"""

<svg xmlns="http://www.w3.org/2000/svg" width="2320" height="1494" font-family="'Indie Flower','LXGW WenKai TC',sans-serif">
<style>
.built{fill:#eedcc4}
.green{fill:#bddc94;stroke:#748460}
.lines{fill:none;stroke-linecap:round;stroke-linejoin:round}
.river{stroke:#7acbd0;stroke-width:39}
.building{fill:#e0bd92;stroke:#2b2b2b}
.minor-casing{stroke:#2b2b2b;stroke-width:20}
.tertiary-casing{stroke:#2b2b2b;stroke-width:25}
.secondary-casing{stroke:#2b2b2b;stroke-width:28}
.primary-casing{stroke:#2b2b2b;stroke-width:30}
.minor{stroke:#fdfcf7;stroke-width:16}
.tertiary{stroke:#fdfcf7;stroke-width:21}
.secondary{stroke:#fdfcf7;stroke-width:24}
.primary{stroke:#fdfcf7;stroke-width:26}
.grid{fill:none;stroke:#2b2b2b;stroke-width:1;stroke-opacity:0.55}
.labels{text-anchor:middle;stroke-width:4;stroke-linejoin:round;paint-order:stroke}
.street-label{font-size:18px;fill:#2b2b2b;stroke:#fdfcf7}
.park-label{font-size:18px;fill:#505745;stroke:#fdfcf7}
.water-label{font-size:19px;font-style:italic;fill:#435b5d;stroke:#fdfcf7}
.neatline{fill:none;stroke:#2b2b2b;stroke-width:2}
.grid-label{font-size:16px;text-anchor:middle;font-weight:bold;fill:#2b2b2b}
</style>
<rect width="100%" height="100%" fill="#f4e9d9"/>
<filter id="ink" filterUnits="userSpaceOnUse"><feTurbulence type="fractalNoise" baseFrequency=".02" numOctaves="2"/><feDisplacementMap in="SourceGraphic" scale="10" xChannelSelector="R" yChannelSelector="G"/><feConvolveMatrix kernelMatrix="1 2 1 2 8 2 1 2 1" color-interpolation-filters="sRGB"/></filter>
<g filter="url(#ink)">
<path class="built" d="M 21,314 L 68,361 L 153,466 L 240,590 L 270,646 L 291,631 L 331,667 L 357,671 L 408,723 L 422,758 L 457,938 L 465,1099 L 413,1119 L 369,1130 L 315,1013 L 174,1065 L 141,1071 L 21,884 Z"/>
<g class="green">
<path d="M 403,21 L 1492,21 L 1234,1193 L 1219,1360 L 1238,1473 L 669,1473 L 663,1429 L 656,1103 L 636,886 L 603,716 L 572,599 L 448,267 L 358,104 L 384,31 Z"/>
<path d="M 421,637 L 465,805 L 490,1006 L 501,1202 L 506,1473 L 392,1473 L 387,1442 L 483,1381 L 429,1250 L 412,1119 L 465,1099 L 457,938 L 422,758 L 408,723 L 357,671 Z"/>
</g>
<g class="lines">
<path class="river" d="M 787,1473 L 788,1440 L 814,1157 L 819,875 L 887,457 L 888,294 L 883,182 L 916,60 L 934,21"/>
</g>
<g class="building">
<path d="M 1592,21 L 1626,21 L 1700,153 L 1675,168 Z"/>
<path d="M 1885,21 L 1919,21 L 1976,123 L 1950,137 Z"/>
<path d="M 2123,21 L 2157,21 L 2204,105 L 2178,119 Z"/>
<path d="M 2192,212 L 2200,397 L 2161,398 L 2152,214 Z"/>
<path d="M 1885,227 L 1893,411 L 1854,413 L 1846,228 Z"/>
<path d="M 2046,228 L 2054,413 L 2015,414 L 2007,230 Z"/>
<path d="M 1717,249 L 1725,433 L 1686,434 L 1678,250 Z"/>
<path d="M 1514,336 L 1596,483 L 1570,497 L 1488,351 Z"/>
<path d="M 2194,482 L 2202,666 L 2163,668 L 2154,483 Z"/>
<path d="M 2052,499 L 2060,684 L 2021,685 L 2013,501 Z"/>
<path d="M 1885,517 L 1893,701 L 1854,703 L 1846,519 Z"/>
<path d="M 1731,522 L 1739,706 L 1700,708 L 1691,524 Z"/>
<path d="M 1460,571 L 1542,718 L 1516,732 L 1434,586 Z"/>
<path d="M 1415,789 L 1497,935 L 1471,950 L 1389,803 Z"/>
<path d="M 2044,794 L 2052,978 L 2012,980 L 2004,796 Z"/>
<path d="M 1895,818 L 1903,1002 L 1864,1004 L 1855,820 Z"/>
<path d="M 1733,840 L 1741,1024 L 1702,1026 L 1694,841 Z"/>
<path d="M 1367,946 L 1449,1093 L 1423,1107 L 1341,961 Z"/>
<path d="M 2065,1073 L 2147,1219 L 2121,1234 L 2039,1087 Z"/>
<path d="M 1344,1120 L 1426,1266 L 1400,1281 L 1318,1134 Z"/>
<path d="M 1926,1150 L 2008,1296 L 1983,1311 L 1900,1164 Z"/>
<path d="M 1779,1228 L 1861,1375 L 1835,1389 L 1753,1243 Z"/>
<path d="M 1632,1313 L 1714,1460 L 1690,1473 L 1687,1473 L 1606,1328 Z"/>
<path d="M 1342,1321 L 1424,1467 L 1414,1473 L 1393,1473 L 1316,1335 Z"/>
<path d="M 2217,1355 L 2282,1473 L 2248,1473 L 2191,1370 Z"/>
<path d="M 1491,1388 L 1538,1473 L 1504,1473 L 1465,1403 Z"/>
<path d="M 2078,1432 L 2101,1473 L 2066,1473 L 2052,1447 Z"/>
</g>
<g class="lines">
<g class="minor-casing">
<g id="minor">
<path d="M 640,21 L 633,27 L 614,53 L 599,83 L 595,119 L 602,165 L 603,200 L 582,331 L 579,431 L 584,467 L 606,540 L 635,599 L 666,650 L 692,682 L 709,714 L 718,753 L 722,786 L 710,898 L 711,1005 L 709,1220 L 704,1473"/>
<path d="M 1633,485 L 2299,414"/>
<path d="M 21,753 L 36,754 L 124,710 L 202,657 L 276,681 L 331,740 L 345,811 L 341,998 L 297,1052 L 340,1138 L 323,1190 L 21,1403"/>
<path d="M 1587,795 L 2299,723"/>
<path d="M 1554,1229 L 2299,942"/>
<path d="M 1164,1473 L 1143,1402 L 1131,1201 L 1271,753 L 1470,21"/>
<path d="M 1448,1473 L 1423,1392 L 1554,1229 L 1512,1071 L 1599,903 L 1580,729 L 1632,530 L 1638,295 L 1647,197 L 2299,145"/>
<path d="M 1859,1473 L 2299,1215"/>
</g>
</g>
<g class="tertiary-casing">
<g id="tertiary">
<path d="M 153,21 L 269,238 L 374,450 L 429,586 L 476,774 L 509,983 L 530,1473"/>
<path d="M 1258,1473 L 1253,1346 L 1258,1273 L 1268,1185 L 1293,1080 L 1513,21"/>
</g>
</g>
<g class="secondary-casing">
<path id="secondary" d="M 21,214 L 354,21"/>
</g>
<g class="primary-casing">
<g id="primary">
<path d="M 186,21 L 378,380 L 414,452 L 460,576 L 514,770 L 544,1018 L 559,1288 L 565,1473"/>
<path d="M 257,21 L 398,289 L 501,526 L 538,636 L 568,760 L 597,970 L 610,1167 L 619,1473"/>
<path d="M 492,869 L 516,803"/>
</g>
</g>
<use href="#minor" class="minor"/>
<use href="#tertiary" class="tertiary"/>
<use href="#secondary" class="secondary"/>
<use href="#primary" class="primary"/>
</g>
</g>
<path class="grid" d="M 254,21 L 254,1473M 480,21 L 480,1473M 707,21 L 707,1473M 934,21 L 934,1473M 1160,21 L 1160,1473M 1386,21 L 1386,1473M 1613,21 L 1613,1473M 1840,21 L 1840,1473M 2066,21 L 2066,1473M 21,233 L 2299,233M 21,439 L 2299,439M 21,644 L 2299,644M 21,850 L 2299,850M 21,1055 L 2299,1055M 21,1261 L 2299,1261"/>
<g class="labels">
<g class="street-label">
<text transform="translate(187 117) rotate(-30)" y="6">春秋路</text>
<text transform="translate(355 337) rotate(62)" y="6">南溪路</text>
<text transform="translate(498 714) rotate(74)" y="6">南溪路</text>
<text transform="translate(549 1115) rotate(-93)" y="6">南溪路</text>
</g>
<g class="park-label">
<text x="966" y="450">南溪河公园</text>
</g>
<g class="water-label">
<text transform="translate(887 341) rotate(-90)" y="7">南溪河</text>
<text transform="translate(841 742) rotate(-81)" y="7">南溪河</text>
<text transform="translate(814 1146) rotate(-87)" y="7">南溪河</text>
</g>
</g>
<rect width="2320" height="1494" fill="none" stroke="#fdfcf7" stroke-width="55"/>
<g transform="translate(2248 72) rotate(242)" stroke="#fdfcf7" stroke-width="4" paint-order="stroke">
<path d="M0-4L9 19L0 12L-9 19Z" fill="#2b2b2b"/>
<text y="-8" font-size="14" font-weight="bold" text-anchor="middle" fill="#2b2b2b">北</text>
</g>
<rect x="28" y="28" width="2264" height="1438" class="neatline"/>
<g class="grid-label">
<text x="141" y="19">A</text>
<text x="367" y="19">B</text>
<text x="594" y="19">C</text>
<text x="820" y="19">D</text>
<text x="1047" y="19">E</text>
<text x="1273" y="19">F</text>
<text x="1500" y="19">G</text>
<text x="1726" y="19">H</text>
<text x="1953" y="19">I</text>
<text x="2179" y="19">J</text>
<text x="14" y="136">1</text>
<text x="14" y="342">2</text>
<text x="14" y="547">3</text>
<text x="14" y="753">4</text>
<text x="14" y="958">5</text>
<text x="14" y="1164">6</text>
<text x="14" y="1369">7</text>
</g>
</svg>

"""

### REQUIREMENT
Wherever a line of the data above contains "middle", copy that line.

### OUTPUT FOR THIS EXERCISE
.labels{text-anchor:middle;stroke-width:4;stroke-linejoin:round;paint-order:stroke}
.grid-label{font-size:16px;text-anchor:middle;font-weight:bold;fill:#2b2b2b}
<text y="-8" font-size="14" font-weight="bold" text-anchor="middle" fill="#2b2b2b">北</text>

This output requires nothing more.